Direct more federal funding to local governments. Paige believes in local control and would champion policies that allocate more federal resources directly to municipalities and counties, where officials are most accountable to residents.
Cap predatory fees. Hidden fees — like excessive credit card processing charges — eat into the budgets of families and small businesses alike. Paige would push for caps on these charges to put more money back in people's pockets.
End insurance denials of medically necessary care. Insurance middlemen should not be overruling doctors. Paige supports reforms that prevent healthcare and prescription drug coverage from being denied when a physician has deemed it medically necessary.
Reform the insurance system. Whether it's health coverage, flood insurance, or homeowner's policies, people should be able to trust that the insurance they pay for will actually protect them when something goes wrong.

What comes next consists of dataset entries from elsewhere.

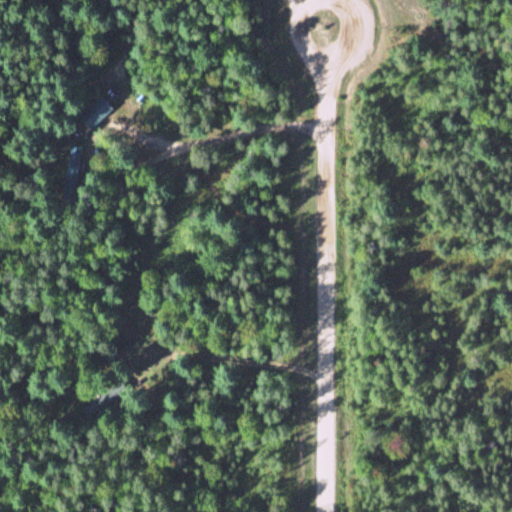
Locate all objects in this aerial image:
building: (94, 114)
building: (74, 159)
road: (329, 270)
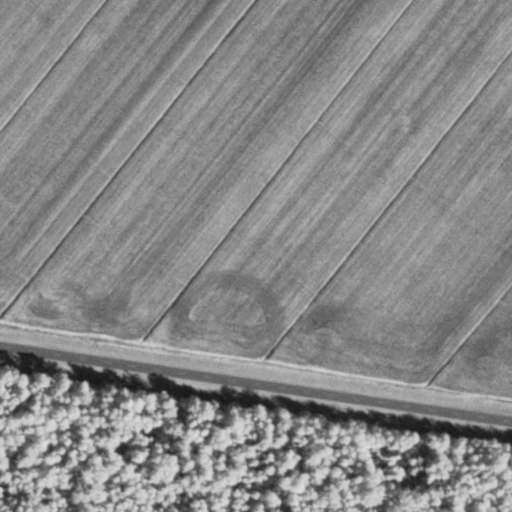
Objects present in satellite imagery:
road: (256, 381)
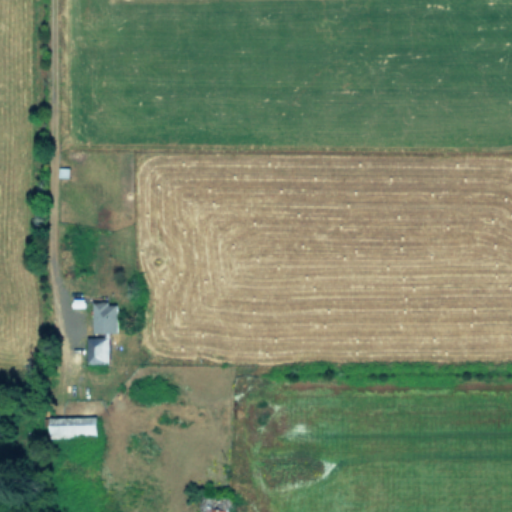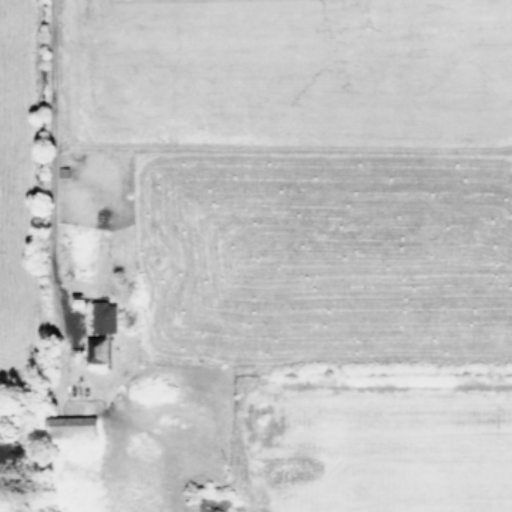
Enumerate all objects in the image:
road: (51, 249)
building: (101, 331)
building: (73, 426)
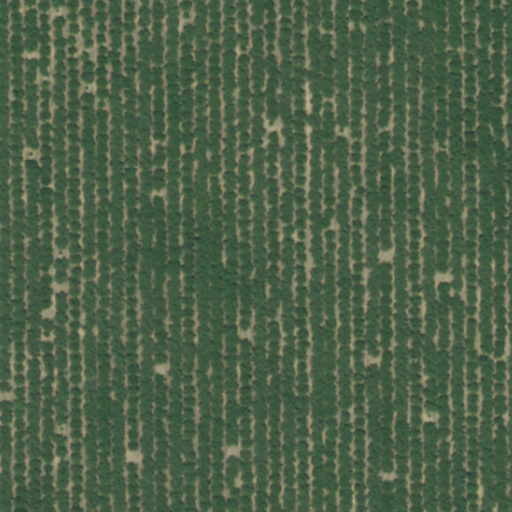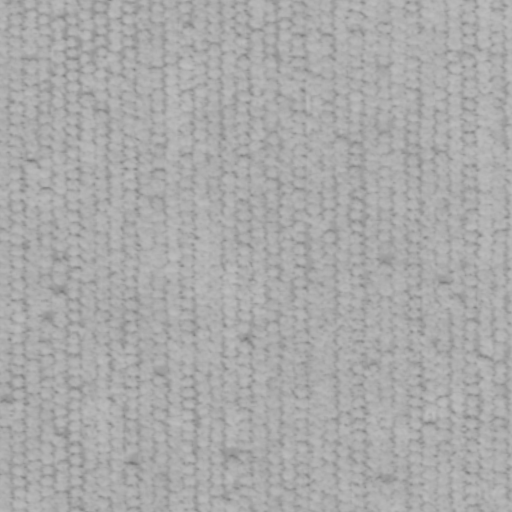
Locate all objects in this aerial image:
crop: (256, 256)
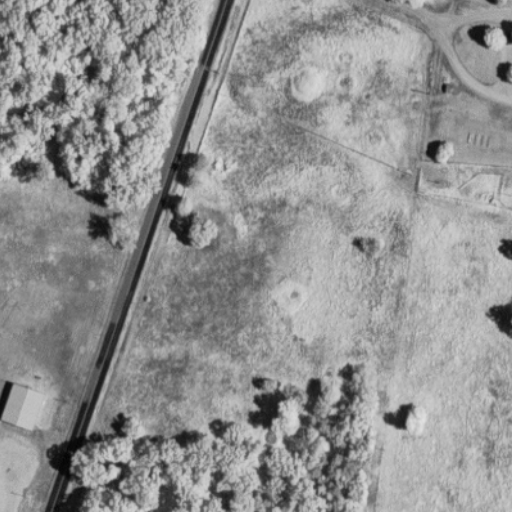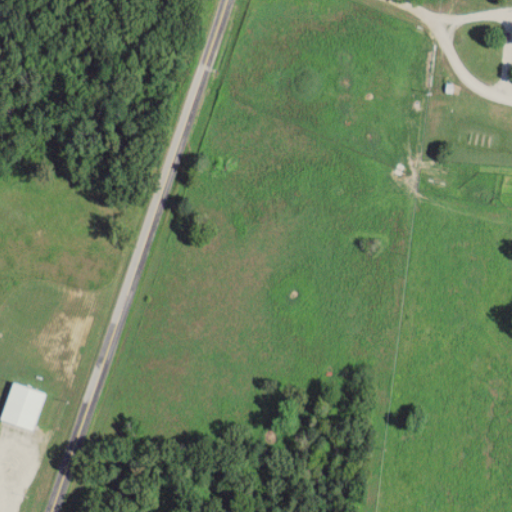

Building it here, bringing industry back, and cutting red tape that doesn't serve anyone
Reshore manufacturing to Northeastern Pennsylvania. Paige would prioritize bringing manufacturing jobs back to the region, including expanding defense manufacturing in NEPA — an area where the district already has significant existing capacity and workforce expertise.
Cut bureaucratic red tape for businesses and infrastructure. Drawing on her experience streamlining Scranton's permitting process, Paige supports sensible deregulation that lets businesses launch and grow faster, and that accelerates critical infrastructure projects — from roads and bridges to passenger rail.
Replace broad tariffs with targeted trade policy. Sweeping tariffs that hit consumers and small businesses hardest are not the answer. Paige supports smart, targeted trade policies designed to protect domestic manufacturing without inflating costs for NEPA families.